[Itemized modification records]
● ● ●
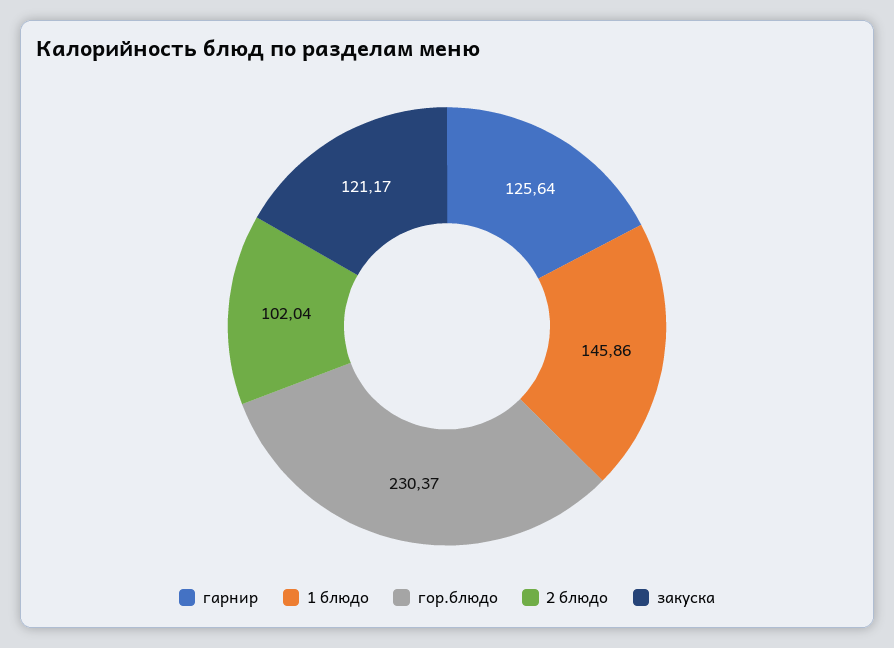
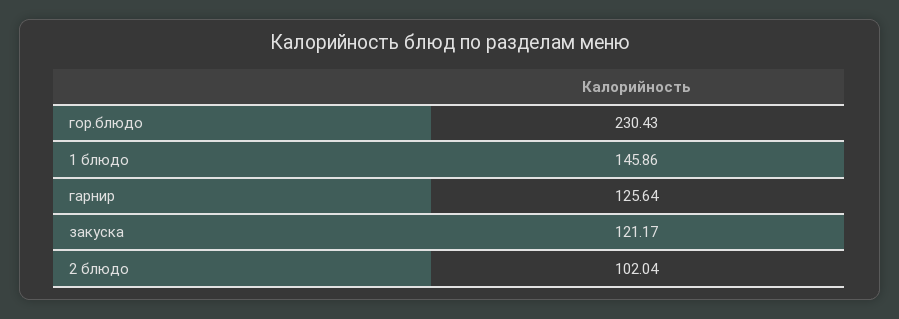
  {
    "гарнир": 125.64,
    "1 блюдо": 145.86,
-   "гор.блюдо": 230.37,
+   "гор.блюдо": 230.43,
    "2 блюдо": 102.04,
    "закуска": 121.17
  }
● ● ●
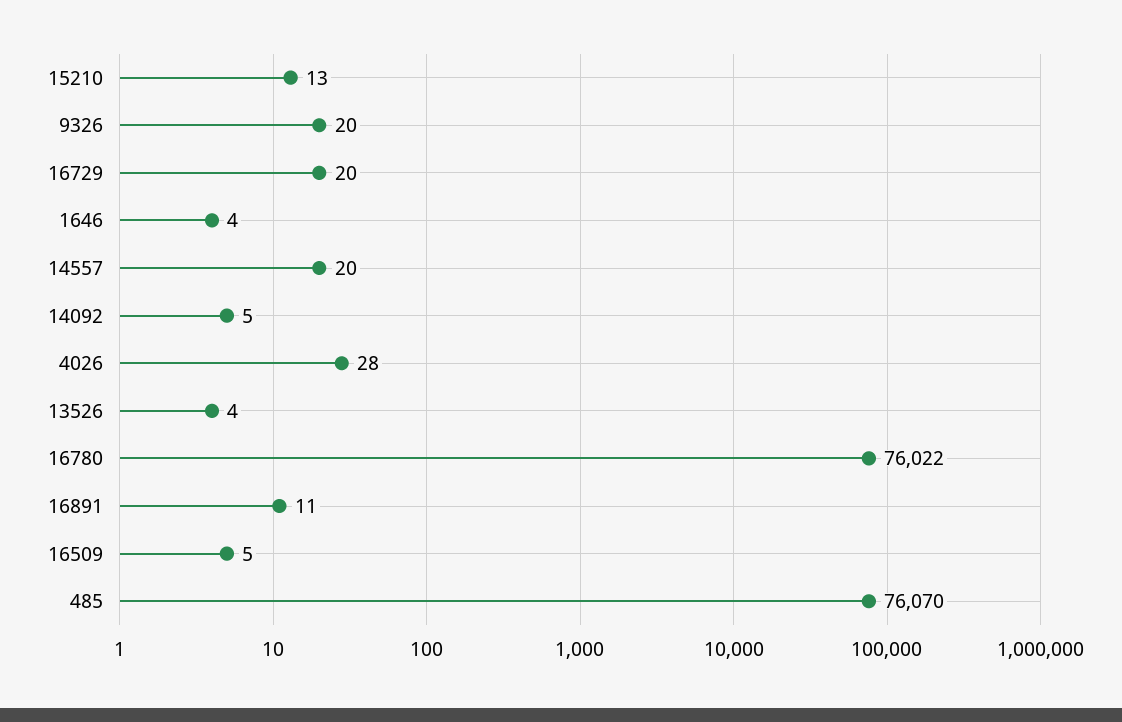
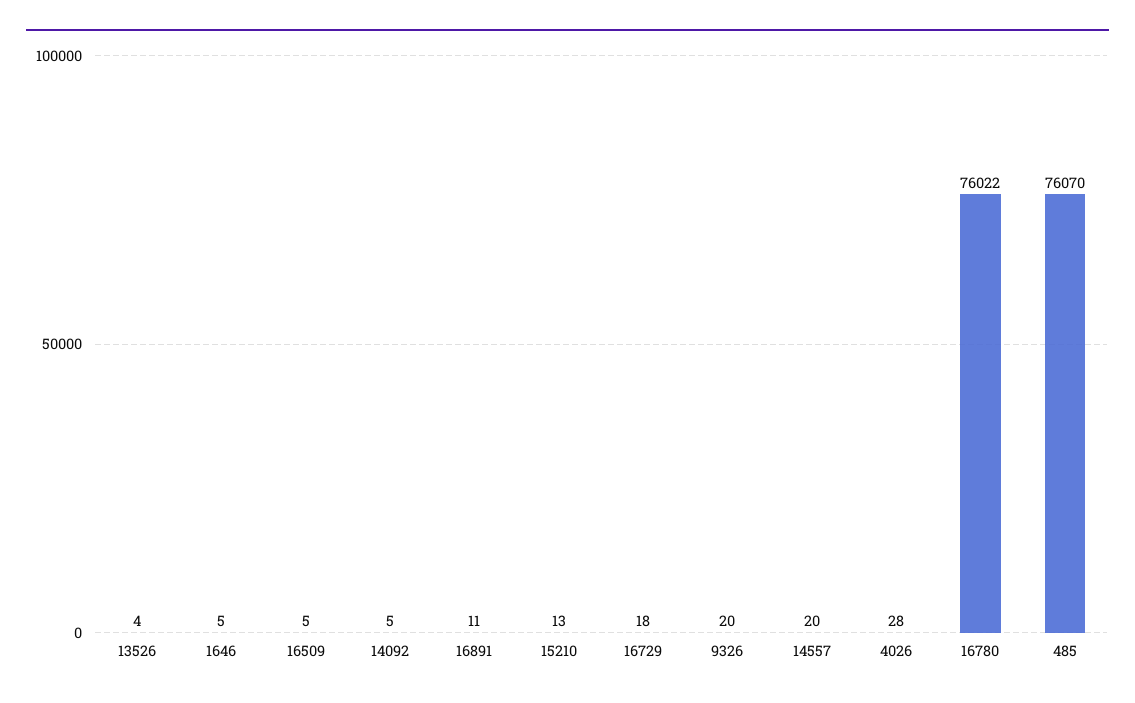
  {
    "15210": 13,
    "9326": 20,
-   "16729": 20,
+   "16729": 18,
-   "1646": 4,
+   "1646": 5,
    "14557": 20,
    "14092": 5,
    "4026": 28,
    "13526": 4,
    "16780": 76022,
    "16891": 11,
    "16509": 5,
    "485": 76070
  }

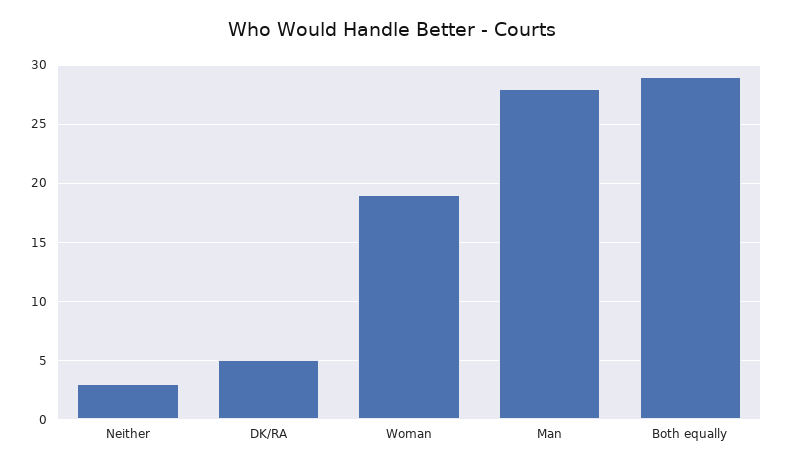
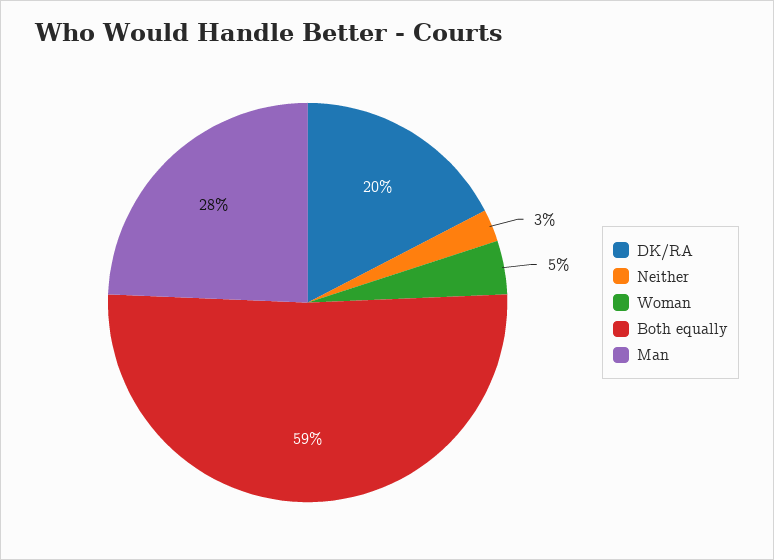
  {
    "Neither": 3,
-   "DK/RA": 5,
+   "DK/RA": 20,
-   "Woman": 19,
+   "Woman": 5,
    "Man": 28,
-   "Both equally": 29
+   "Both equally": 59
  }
● ● ●
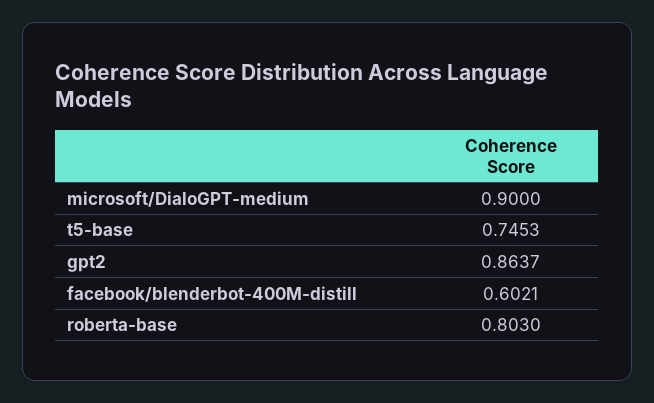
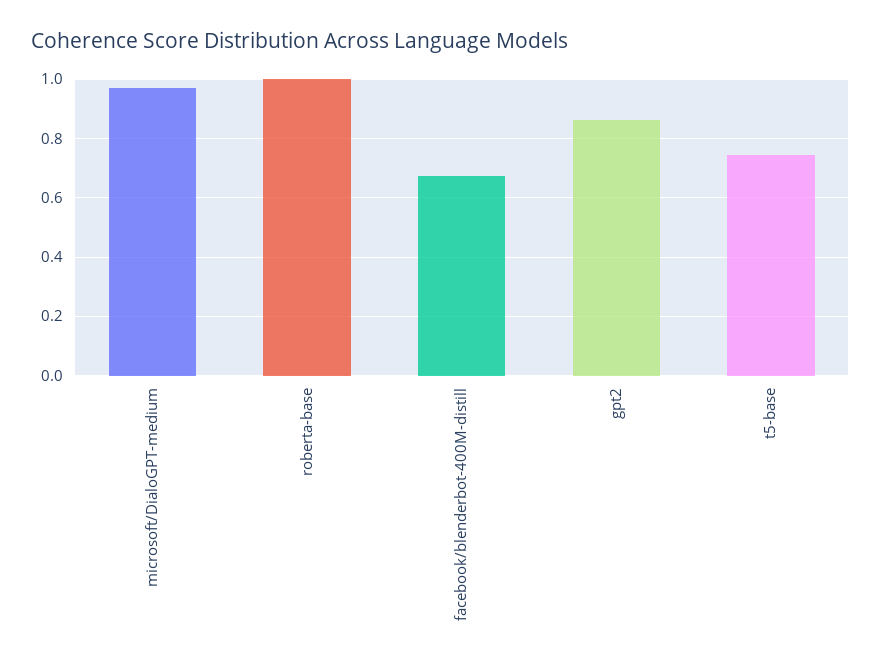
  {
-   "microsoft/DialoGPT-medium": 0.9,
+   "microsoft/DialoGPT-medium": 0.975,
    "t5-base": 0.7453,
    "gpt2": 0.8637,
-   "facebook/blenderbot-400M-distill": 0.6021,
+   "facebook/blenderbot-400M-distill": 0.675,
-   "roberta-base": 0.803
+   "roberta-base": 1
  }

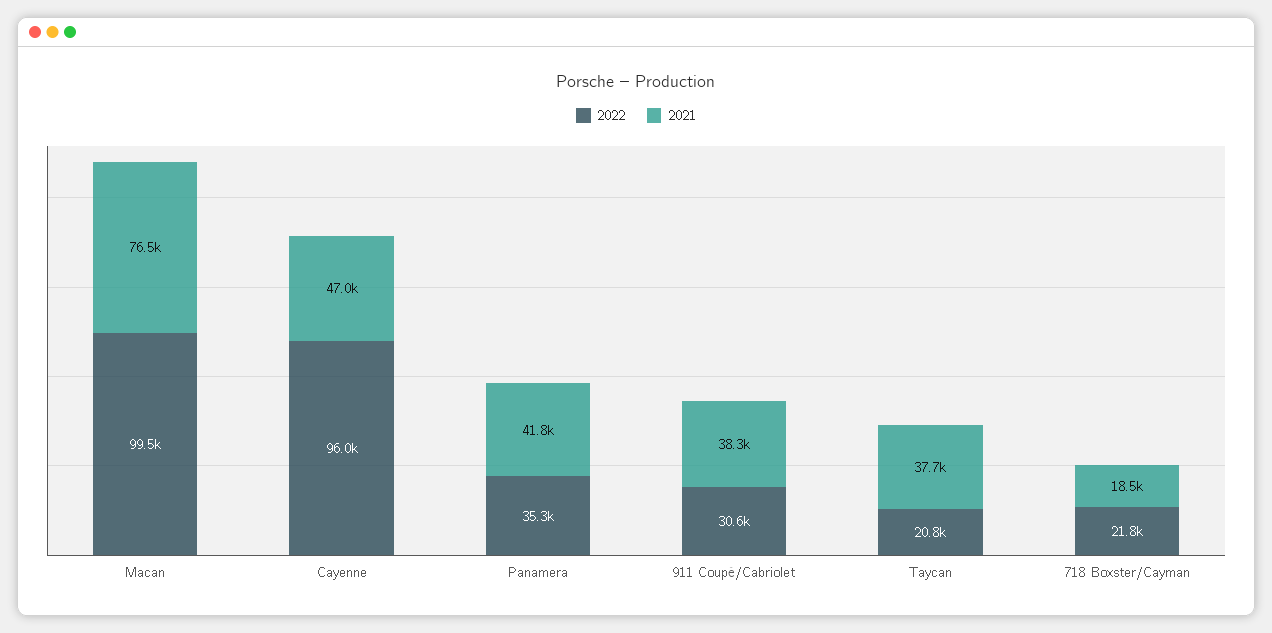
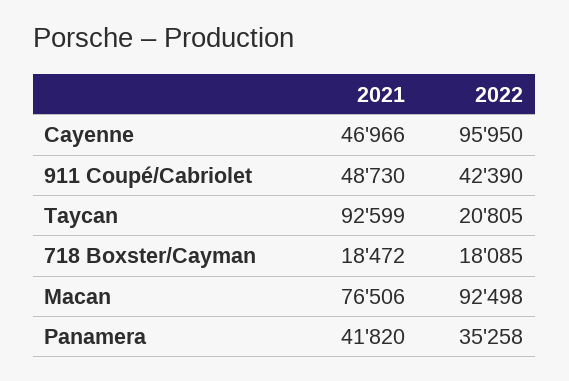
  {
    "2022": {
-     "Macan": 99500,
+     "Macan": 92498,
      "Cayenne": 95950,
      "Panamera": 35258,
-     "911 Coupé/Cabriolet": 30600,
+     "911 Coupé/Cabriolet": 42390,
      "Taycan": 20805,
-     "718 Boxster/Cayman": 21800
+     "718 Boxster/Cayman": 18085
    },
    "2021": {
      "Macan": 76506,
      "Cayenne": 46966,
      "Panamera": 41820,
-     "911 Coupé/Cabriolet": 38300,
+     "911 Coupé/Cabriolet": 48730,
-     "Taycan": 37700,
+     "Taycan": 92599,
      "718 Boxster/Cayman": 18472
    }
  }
● ● ●
Activity: Please show every line above that includes the word "блюдо".

Answer box:
    "1 блюдо": 145.86,
-   "гор.блюдо": 230.37,
+   "гор.блюдо": 230.43,
    "2 блюдо": 102.04,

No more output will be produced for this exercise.